[[ READING PASSAGE open ]]
Theories that Directed Electromagnetic Energy Weapons Destroyed the Twin Towers
Directed energy weapons, more commonly known as energy beams,
transmit energy between points separated in space
without drastic attenuation.
The most familiar types of directed energy weapons use
electromagnetic (EM) radiation, which is the form of energy
including radio waves, visible light, and X-rays.
Lasers, masers, and antennas can be used to generate beams of EM radiation.
Because of the wave nature of EM radiation,
it can be directed with a precision
that is proportional to its frequency,
and it can be superimposed such that multiple signals
cancel out in some areas and add together in others --
phenomena known as destructive and constructive interference.
One directed energy weapon theory of the Twin Towers destruction
postulates that powerful microwave antennas or masers
in the basements of the Towers generated multiple
upward-directed microwave beams.
The phases and frequencies of the superimposed beams were carefully
controlled to produce a region of strong constructive interference,
originating around the crash zone,
then moving down the Tower at about the rate the debris was falling.
A version of this theory,
which might be dubbed the
"coaxial beam microwave interferometry theory"
is described in some detail in the interview with Jim Hoffman entitled
Your Eyes Don't Lie: Common Sense, Physics,
and the World Trade Center Collapses.
Hoffman has since rejected this theory for reasons described below.
Problems With EM Weapons Theories
There are at least three serious problems with any theory that EM weapons
were used to destroy the Twin Towers.
- The electromagnetic energy beam would have to have emanated
from some source.
What was the source, and how did it escape notice?
[[ READING PASSAGE closed ]]
[[ RECORDED DATA open ]]
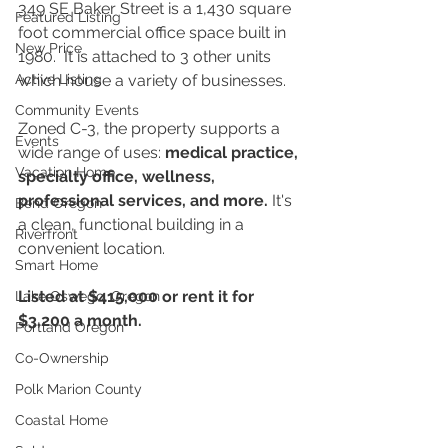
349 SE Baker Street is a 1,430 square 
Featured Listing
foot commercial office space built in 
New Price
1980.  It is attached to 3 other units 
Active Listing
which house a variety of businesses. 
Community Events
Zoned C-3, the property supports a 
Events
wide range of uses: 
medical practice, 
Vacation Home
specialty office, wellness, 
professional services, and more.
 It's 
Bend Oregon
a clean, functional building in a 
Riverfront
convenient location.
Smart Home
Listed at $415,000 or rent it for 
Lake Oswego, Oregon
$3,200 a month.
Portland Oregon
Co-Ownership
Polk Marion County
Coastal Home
[[ RECORDED DATA closed ]]
-- EXPLORE THE MATERIAL --
a) How many serious problems does the text on directed energy weapons and the Twin Towers say any EM weapons theory faces?
b) Pick up the text on directed energy weapons and the Twin Towers after its final sentence and keep going.

-- SET OF ANSWERS --
a) At least three.

b)
- The weapon would have needed to possess an extremely high-powered
What was that supply, and how did it escape notice?
- The weapon would have needed to direct the energy into regions
within the Towers and move that locus down to produce the descending
pattern of destruction observed in each Tower.
How could such a weapon deliver energy to such zones without
producing visible disturbances to objects in the beam's path?
The coaxial beam microwave interferometry theory postulates that
the energy source was some ultra-high-powered maser or antenna
in the foundation of each Tower,
that the energy supply was electricity piped in via fat copper
or superconducting cable from a distant location,
and that the energy was delivered to a limited and time-varied
zone of each Tower through interferometry.
Leaving aside the matter of how so much electrical energy could
be stored and/or transported to the site,
and how a maser or antenna could be engineered to produce such
high-energy multiple directed microwave beams,
we see a number of problems with the idea that the energy
could have been delivered to the zone of destruction through interferometry.
- Each floor slab of the Towers consisted of concrete poured onto
corrugated steel pans.
Steel is electrically conductive, and therefore affects the propagation
of electromagnetic waves -- the "Faraday cage effect."
It is difficult to imagine that EM beams with the wavelengths required
by this theory to produce controlled zones of constructive and destructive
interference (radio or microwave) could have passed through so many floor pans
without being blocked or severly attenuated.
- The production of a slow-moving zone of constructive interference
depends on the individual beams being standing waves.
But it is difficult to imagine how an antenna or maser could be
modified to produce standing waves, rather than waves propagating
at the speed of light.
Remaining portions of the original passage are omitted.